[LLVMdev] global symbols converted to local symbols

Frits van Bommel fvbommel at wxs.nl
Thu Oct 30 03:52:08 PDT 2008


Ryan M. Lefever wrote:
> Ryan M. Lefever wrote:
>> I have a bitcode file x.bc.  When I run llmv-nm on x.bc, it shows that a 
>> function f(), that I've written, is defined as a global function (text) 
>> object, i.e., llvm-nm shows it marked with a 'T'.  I have converted x.bc 
>> to an executable with the following command:  llvm-ld -native -o x.exe 
>> x.bc  When I run nm on x.exe, it shows that f is now a local function 
>> (text) object, i.e., nm shows it marked with a 't'.  Why is llvm-ld 
>> converting f() from a global function object to a local function object.
 >
 > As a follow up, if I first convert x.bc to a c file using llc -march=c
 > -o x.c x.bc, and then I use normal gcc to convert x.c to an executable,
 > f() remains a global symbol.  Is llvm-nm incorrectly converting the
 > global symbols to local symbols?

I believe your problem may be that llvm-ld by default runs the 
'internalize' pass before running any other optimizations.

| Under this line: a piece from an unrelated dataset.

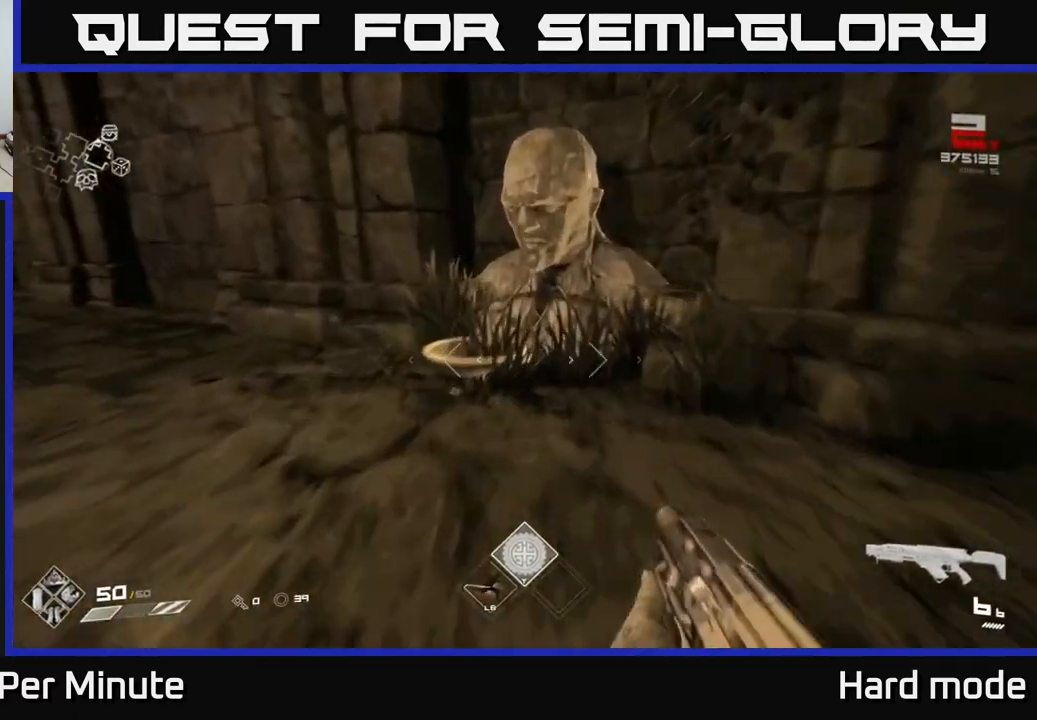
{"buttons": [], "left_stick": "down", "right_stick": "right", "events": [[150, "X", "down"], [200, "X", "up"], [217, "left_stick", "down"], [383, "right_stick", "right"]]}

What that 
pass does is mark any functions other than 'main' (or functions 
explicitly specified by the user) as 'internal'. This is done to allow 
other optimizations to modify the function signatures; many 
interprocedural optimizations refuse to touch non-internal functions.
If you want to disable this behavior entirely, pass 
-disable-internalize' to llvm-ld. If you want to disable it only for 
specific functions (recommended if you want to optimize your code) try 
-internalize-public-api-file=<filename> or 
-internalize-public-api-list=<list>.
If you use either of the latter two, make sure to put 'main' on the list 
as well; it doesn't look like 'internalize' does that automatically 
anymore if it's passed an explicit list.